3. Avocado. If you've ever met me, you may know that I LOVE avocados – and for good reason! Avocados are not only loaded with monounsaturated fatty acids, but also provide a significant source of fiber, potassium, vitamin C, vitamin E, folate, and many other vitamins and minerals. And don't just think guacamole when you think avocado; add avocado to smoothies, salads, tacos, burgers, eggs, sandwiches, or on toast (pictured); the mild flavor and creamy texture compliment a wide variety of dishes. Give this amazing fruit (yes, it's technically a fruit nutritionally classified as a vegetable) a try for yourself!
✓ Serving recommendation: ¼ - ½ avocado (varies depending on avocado size and usage).
4. Oils. Almost all oils are unsaturated (except for palm and coconut oils), as they are liquid at room temperature. My top oil recommendation for all of your general cooking / dressing needs is a high-quality extra virgin olive oil. Olive oil is primarily made up of monounsaturated fatty acids. "Extra virgin" indicates that the oil is made simply by crushing olives and extracting the juice – it is free from the the use of chemicals and industrial refining. However, extra virgin olive oil does have a lower smoke point (the temperature at which the oil breaks down to where possibly harmful compounds are formed), so use this oil only when cooking on low- / medium-heat, or in cold dishes.

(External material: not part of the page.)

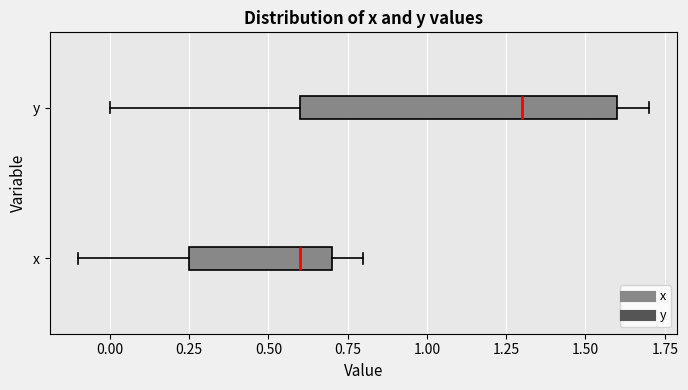

Reading bottom to top, read every box against the x-axis: the position of its median line, the range the box covers, and the ends of its whiskers. The values are not printed on the chart, so give them approximately, as read against the axis.

x: median 0.60, box 0.25 to 0.70, whiskers -0.10 to 0.80
y: median 1.30, box 0.60 to 1.60, whiskers 0.00 to 1.70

✓ Serving recommendation: 1 tablespoon for low- / medium-heat sautéing and dressing cold dishes / salads.
5. Fish. Last, but certainly not least, fish (of the fatty variety) provide a significant source of those touted omega-3 fatty acids. My top fish recommendations include salmon, albacore tuna, mackerel, lake trout, Alaskan halibut, sardines, and herring – all of the wild-caught variety, if possible. Different types of white fish are healthy in that they are low in Calories and high in protein; however, most of these fish lack these heart-healthy omega-3 fatty acids and are lower in other beneficial nutrients.
✓ Serving recommendation: 4-6 ounces.
Bottom line: Don't be afraid of fats – we need them! Work to incorporate more heart-healthy, unsaturated fats and less saturated fats. Continue to watch your portion sizes – all fats, unsaturated or saturated, are high in Calories, so use them mindfully and in moderation!
*This may vary depending on individual disease states and/or conditions. Do not change the composition of your diet without first discussing with your physician and/or registered dietitian.